═════ MATERIAL PROVIDED ═════

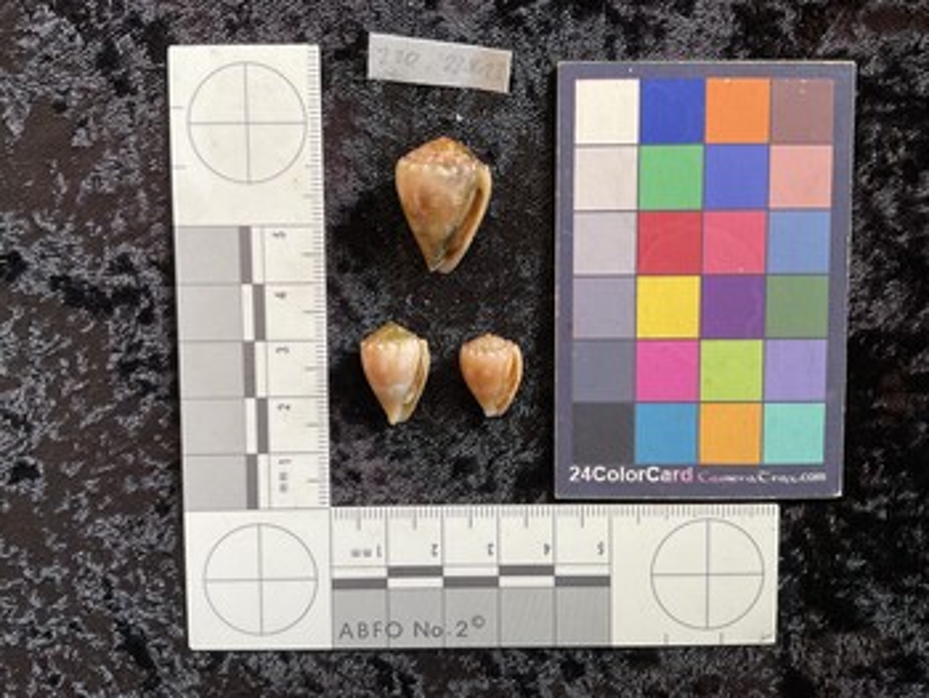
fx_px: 779
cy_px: 349
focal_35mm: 29
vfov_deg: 48.3
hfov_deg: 61.6
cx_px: 464
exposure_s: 1/50
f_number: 1.8
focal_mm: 3
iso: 40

═════

WHAT THE TASK REQUIRES: Retype the data exactly as it stands, but keep the images out of your copy.

WRITTEN REPLY:
fx_px: 779
cy_px: 349
focal_35mm: 29
vfov_deg: 48.3
hfov_deg: 61.6
cx_px: 464
exposure_s: 1/50
f_number: 1.8
focal_mm: 3
iso: 40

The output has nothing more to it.